◆ Prompt
Please reproduce the data below word for word, leaving out the pictures.

◆ Available records

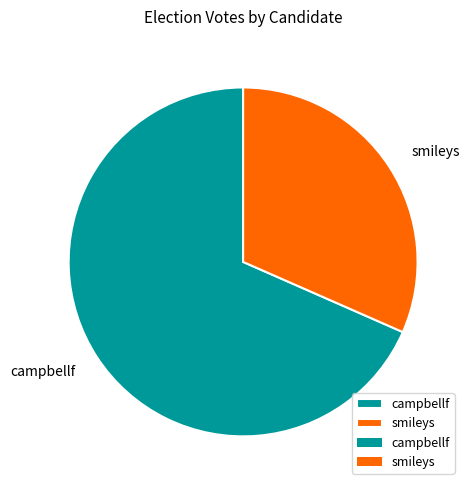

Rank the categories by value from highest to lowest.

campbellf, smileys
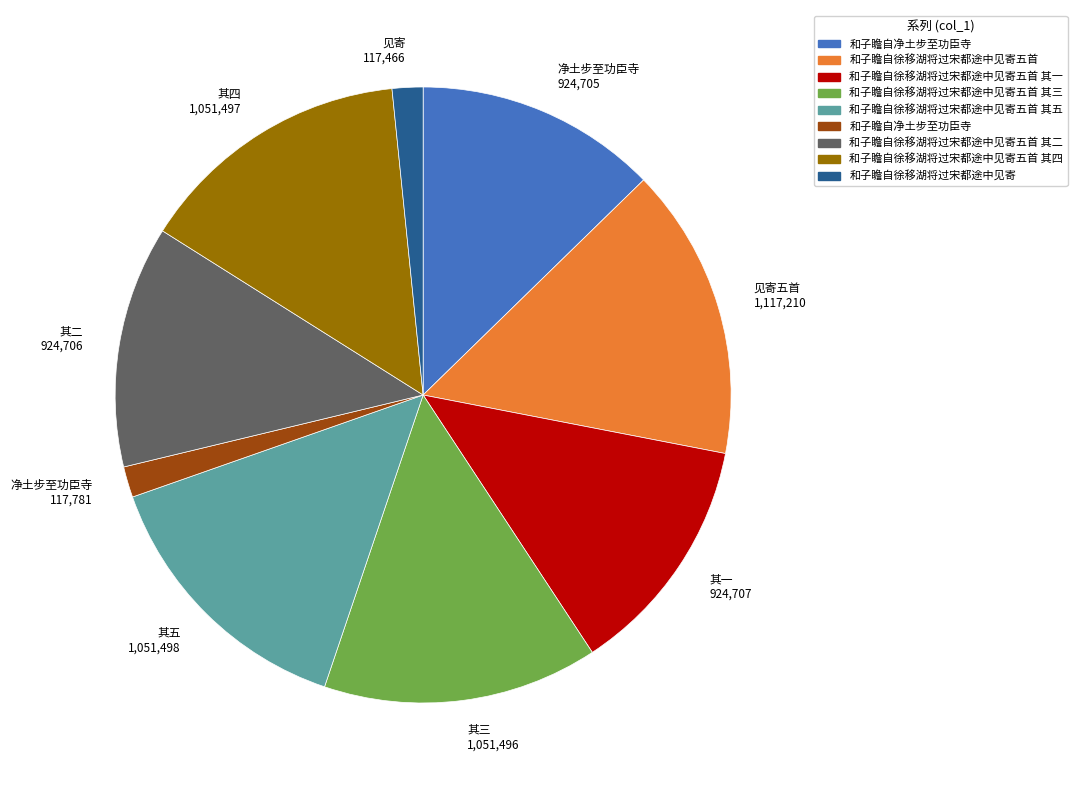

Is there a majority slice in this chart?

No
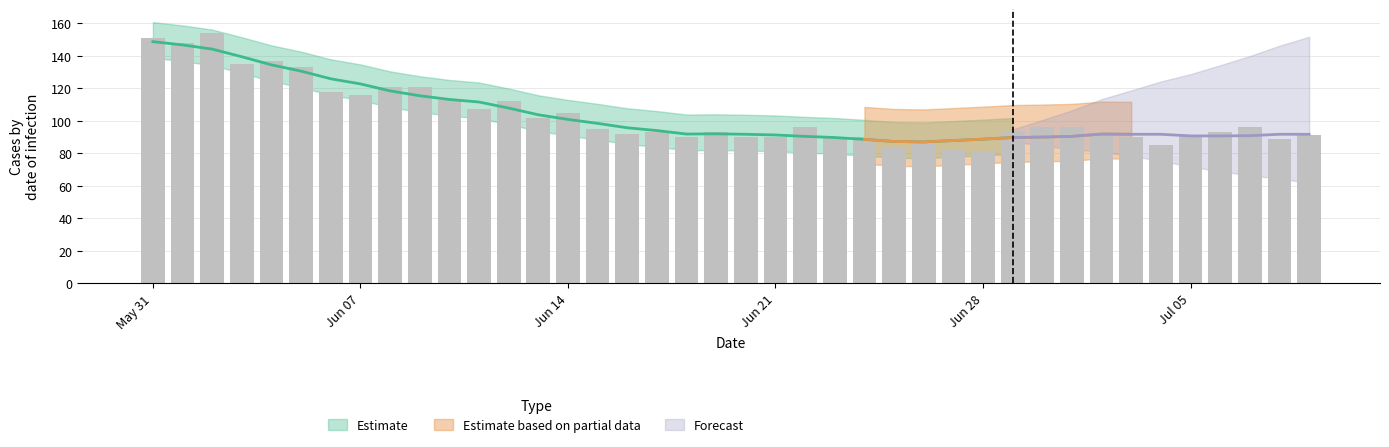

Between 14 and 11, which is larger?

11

◆ Output for this exercise
Rank the categories by value from highest to lowest.

campbellf, smileys

Is there a majority slice in this chart?

No

Between 14 and 11, which is larger?

11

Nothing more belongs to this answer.